__Texto fornecido__
━━━
Sugerimos uma análise dos exames sistematizada segundo a metodologia ABCS5. É necessário confirmar que o exame é adequado (A) e feito de forma correta, O cirurgião deve estar familiarizado com o padrão de desenvolvimento do cotovelo.
É extremamente útil conhecer a idade do aparecimento das estruturas osteoarticulares do cotovelo na infância e adolescência, para poder distingui-lo de possíveis alterações anómalas. O cotovelo tem seis centro de ossificação secundaria. O primeiro a ser visível nas radiografias, aos dois anos de idade, é o capítulo, seguido do rádio, epicôndilo umeral interno, tróclea, olecrânio e epicôndilo umeral externo. Surgem com aproximadamente dois anos de intervalo2.
Na incidência de perfil, de um cotovelo saudável, ao traçar uma linha longitudinal ao eixo do radio, esta deve intersetar o centro do capítulo, seja qual for a posição do cotovelo, é a chamada linha radiocapitelar. Já a linha imaginária adjacente à cortical umeral deve intersectar o terço anterior do capítulo. Também nesta incidência se espera encontrar o sinal da ampulheta. O angulo entre a diáfise e o côndilo umeral externo deve ser de 45º.
A letra “B” (bones) refere-se à solução de continuidade óssea do periósteo, e por tanto, à avaliação de fraturas ou outra alteração do tecido, como possíveis alterações do trabeculado ósseo.
Em crianças a congruência articular, letra “C”, e dos centros de ossificação secundários é de suma importância já que a maioria das fraturas atinge as placas de crescimento dificultando o diagnóstico.
A letra “S” faz referência à avaliação dos tecidos moles (soft tissue). O sinal da bolsa de gordura (fat pad sign), melhor apreciado na incidência em perfil, denuncia uma efusão articular, e muito provavelmente patologia traumática. Este pode ser o único sinal radiográfico de uma fratura do cotovelo na infância.
No caso que apresentamos a radiografia inicial se observada com atenção mostra já alguns sinais de fratura da cabeça do rádio não valorizados, e um olhar mais atento mostraria uma fina lâmina de maior densidade no compartimento anterior. Atendendo a que o doente não foi visto por um ortopedista é lícito que estes dados não tenham sido valorizados inicialmente. Todavia nos doentes em que existe uma discrepância entre o quadro clínico e os exames radiográficos recomenda-se sempre uma 2ª observação em consulta de ortopedia pois não é infrequente um mecanismo de luxação posterior que reduz espontaneamente, pelo que quando o doente é observado no serviço de urgência a lesão é de difícil valorização.
━━━
__Sobre o exercício__
Reescreva o trecho do texto sobre o cotovelo de "Sugerimos uma análise" a "desenvolvimento do cotovelo.", trocando "cirurgião" por "médico".
━━━
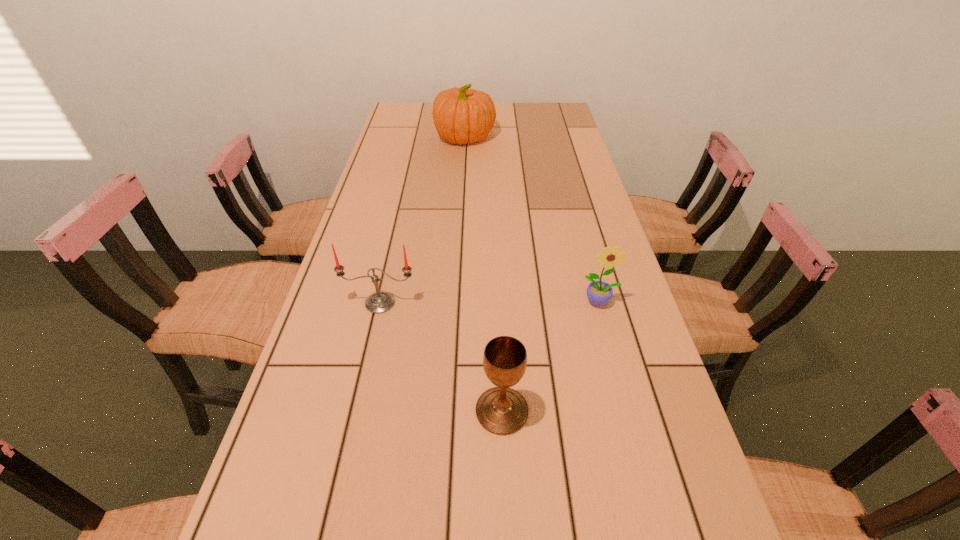
Where is `vacant point located between the nearest object and the sunflower`? The width and height of the screenshot is (960, 540). vacant point located between the nearest object and the sunflower is located at coordinates (551, 356).

In order to click on free spot between the pumpkin and the sunflower in this screenshot , I will do `click(532, 220)`.

You are a GUI agent. You are given a task and a screenshot of the screen. Output one action in this format:
    pyautogui.click(x=<x>, y=<y>)
    Task: Click on the free space between the candle and the rightmost object
    
    Given the screenshot: What is the action you would take?
    pyautogui.click(x=490, y=302)

Where is `empty space that is in between the pumpkin and the candle`? This screenshot has height=540, width=960. empty space that is in between the pumpkin and the candle is located at coordinates (422, 220).

Find the location of a particular element. The height and width of the screenshot is (540, 960). free space between the chalice and the pumpkin is located at coordinates (484, 274).

Locate an element on the screen. the closest object to the farthest object is located at coordinates point(379,302).

This screenshot has width=960, height=540. In order to click on object that is the third closest to the nearest object in this screenshot , I will do `click(461, 115)`.

Find the location of a particular element. The height and width of the screenshot is (540, 960). free space that satisfies the following two spatial constraints: 1. on the surface of the pumpkin; 2. on the right side of the chalice is located at coordinates (449, 411).

The width and height of the screenshot is (960, 540). What are the coordinates of `vacant space that satisfies the following two spatial constraints: 1. on the front-facing side of the candle; 2. on the right side of the nearest object` in the screenshot? It's located at (355, 411).

You are a GUI agent. You are given a task and a screenshot of the screen. Output one action in this format:
    pyautogui.click(x=<x>, y=<y>)
    Task: Click on the vacant space that satisfies the following two spatial constraints: 1. on the surface of the farthest object; 2. on the front-facing side of the candle
    This screenshot has height=540, width=960.
    Given the screenshot: What is the action you would take?
    pyautogui.click(x=456, y=303)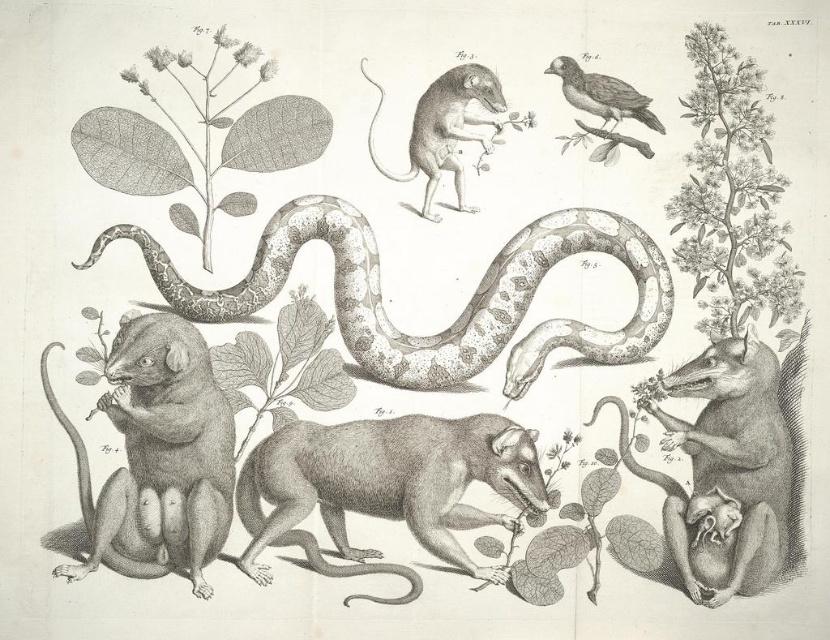
Question: Can you confirm if brown furry rodent at lower left is positioned above brown feathered bird at upper right?

Choices:
 (A) yes
 (B) no

Answer: (B)

Question: Based on their relative distances, which object is nearer to the brown furry rodent at center?

Choices:
 (A) brown furry rodent at lower left
 (B) brown feathered bird at upper right
 (C) speckled gray snake at center
 (D) smooth gray mouse at center

Answer: (C)

Question: Which object is closer to the camera taking this photo?

Choices:
 (A) brown furry rodent at lower left
 (B) brown feathered bird at upper right
 (C) smooth gray mouse at center
 (D) speckled gray snake at center

Answer: (A)

Question: Is fluffy white flowers at upper right closer to camera compared to brown feathered bird at upper right?

Choices:
 (A) yes
 (B) no

Answer: (A)

Question: Which point appears closest to the camera in this image?

Choices:
 (A) (477, 120)
 (B) (664, 131)

Answer: (A)

Question: Is speckled gray snake at center bigger than smooth gray mouse at center?

Choices:
 (A) yes
 (B) no

Answer: (A)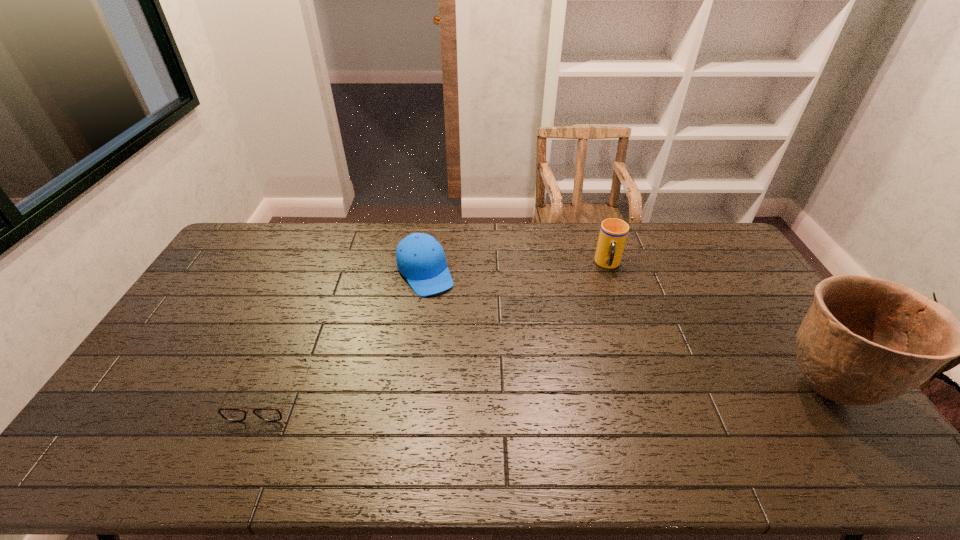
━━━
__Resposta abaixo__
Sugerimos uma análise dos exames sistematizada segundo a metodologia ABCS5. É necessário confirmar que o exame é adequado (A) e feito de forma correta, O médico deve estar familiarizado com o padrão de desenvolvimento do cotovelo.